Делает распоряжения о продаже рыбы, о запасе на зиму, именно на такое-то время, потому что тогда хлопцы пьянствуют. О покупке соли, о баштанах, хлебах, о порохе, ружьях, кунтушах для солдат. – «Войны, кажется, ожидать не нужно, потому что мужицкая и козацкая сноровка бунтовать – так, чтобы не побунтовать, не может проклятый народ; так вот у него рука чешется; дармоедничает да повесничает по шинкам да по улицам».
–
Монахам такого-то монастыря купить вытканные и шитые утиральники.
Рыцарские.
Не поединки, а разделываются драками; набравши с собою сколько можно больше слуг и выехавши на поле, нападает на своих противников.
Мужики
Разговор между мужиками. Вздорожало всё, дорого: За землю, ей богу, не длиннее вот этого пальца – 20 четвериков, 4 пары цыплят, к Духову дню да к Пасхе – пару гусей, да 10 с каждой свиньи, с меду, да и после каждых трех лет третьего-вола.
–
Рассказывают про клады и сокровище запорожцев. «Уйду на Запорожье, здесь всякий чорт тебя колотит».
–
Демьян превращается в кашевара, Самко в переку‹пщика?›
–
Выдумать, как запала мысль в голову молодому дворянину. Чисто козацкое изобретение, как подговорить. Лукаш говорит, что он ничего не значит, что нужно склонить полковников. Народ обступает их домы и вынуждают… И сказать, каким же образом…
–
Народ кипит и толчется на площади, око‹ло› дома обеих полковников, требуя их при‹нять› участие в деле, начальство над ними. Полковник выходит на крыльцо, увещевает, уговаривает, представляет невозможность. [Позднейший набросок карандашом среди черновиков «Шинели» в PM5.]
–
Входят, возвещают и советуют бежать.
–
«Бегите и спасайтесь, жены и бабы! Ляхи за нами, и грабят и жгут». В этом положении находя‹т›. Укладывается старушка, плачет, расставаясь с прежним жилищем, где столько пробыла и откуда никуда не выходила.
–
Вдохновенная, небесноухáющая, чудесная ночь. Любишь ли ты меня? По-прежнему ли ты глядишь на своего любимца, не изменившегося ни годами, ни тратами, и горишь и блещешь ему в очи, и целуешь его в уста и лоб? Ты так же ли, по прежнему ли смеешься, месячный свет? О боже, боже, боже! Такие ли звуки, такие снуются и дрожат в тебе? Клянусь, я слышал эти звуки, я слышал их один в то время, когда я перед окном: на груди рубашка раздернута и грудь и шея моя навстречу освежительному ночному ветру. Какой божественный, и какой чудесный и обновительный ‹?›, утомительный, дышущий негой и благовонием, рай и небеса – ветер ночной. Дышущий радостным холодом ветер урывками обнимал меня и обхватывал своими объятиями и убегал и вновь возвращался обнимать меня, а черные, угрюмые массы лесу, нагнувшись, издали глядели и ‹над› ни‹ми› стоял торжественный несмущенный воздух. И вдруг соловей… О небеса, как загорелось всё, как вспыхнуло! У, какой гром… А месяц, месяц… Отдайте, возвратите мне, возвратите юность мою, молодую крепость сил моих, меня, меня свежего – того, который был. О, невозвратимо всё, что ни есть в свете.
–
Сказавши монолог, долго кричит. Выходит мать. «Дочь у тебя болит голова» и прочее.

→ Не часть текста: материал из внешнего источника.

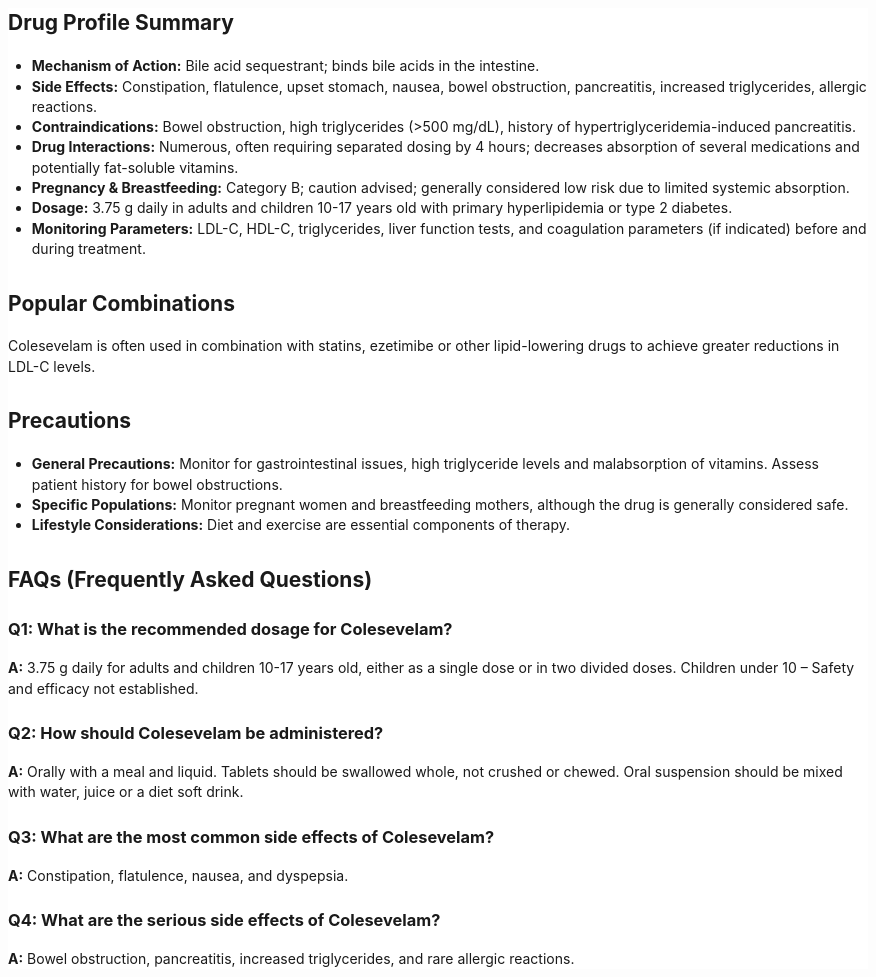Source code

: 

## **Drug Profile Summary**

- **Mechanism of Action:** Bile acid sequestrant; binds bile acids in the intestine.
- **Side Effects:** Constipation, flatulence, upset stomach, nausea, bowel obstruction, pancreatitis, increased triglycerides, allergic reactions.
- **Contraindications:** Bowel obstruction, high triglycerides (>500 mg/dL), history of hypertriglyceridemia-induced pancreatitis.
- **Drug Interactions:** Numerous, often requiring separated dosing by 4 hours; decreases absorption of several medications and potentially fat-soluble vitamins.
- **Pregnancy & Breastfeeding:** Category B; caution advised; generally considered low risk due to limited systemic absorption.
- **Dosage:** 3.75 g daily in adults and children 10-17 years old with primary hyperlipidemia or type 2 diabetes.
- **Monitoring Parameters:**  LDL-C, HDL-C, triglycerides, liver function tests, and coagulation parameters (if indicated) before and during treatment.



## **Popular Combinations**

Colesevelam is often used in combination with statins, ezetimibe or other lipid-lowering drugs to achieve greater reductions in LDL-C levels.


## **Precautions**

- **General Precautions:** Monitor for gastrointestinal issues, high triglyceride levels and malabsorption of vitamins. Assess patient history for bowel obstructions.
- **Specific Populations:** Monitor pregnant women and breastfeeding mothers, although the drug is generally considered safe.
- **Lifestyle Considerations:** Diet and exercise are essential components of therapy.



## **FAQs (Frequently Asked Questions)**

### **Q1: What is the recommended dosage for Colesevelam?**
**A:** 3.75 g daily for adults and children 10-17 years old, either as a single dose or in two divided doses.  Children under 10 – Safety and efficacy not established.

### **Q2: How should Colesevelam be administered?**
**A:** Orally with a meal and liquid. Tablets should be swallowed whole, not crushed or chewed. Oral suspension should be mixed with water, juice or a diet soft drink.

### **Q3: What are the most common side effects of Colesevelam?**
**A:** Constipation, flatulence, nausea, and dyspepsia.

### **Q4: What are the serious side effects of Colesevelam?**
**A:** Bowel obstruction, pancreatitis, increased triglycerides, and rare allergic reactions.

– Нет, не голова. Болею я вся, болят мои руки, болят мои ‹ноги?›, болит грудь моя, болит моя душа, болит мое сердце. Огонь во мне. Воды, мать моя, матушка, мамуся. Дай такой воды, чтобы загасила жгущее меня пламя. О, проклята моя злодейка, и проклят род твой, и прокляты те сво ‹слово недописано›, что кричали. Мать моя матушка, зачем ты меня породила такую несчастную? Ты, видно, не ходила в церковь; ты, видно, не молилась богу; ты, видно, в нечистой воде искупалась, в ядовитом зелье, на котором проползла гадина.
–
Внутри рвет меня, все немило мне; ни земля ни небо, ни всё, что вокруг меня.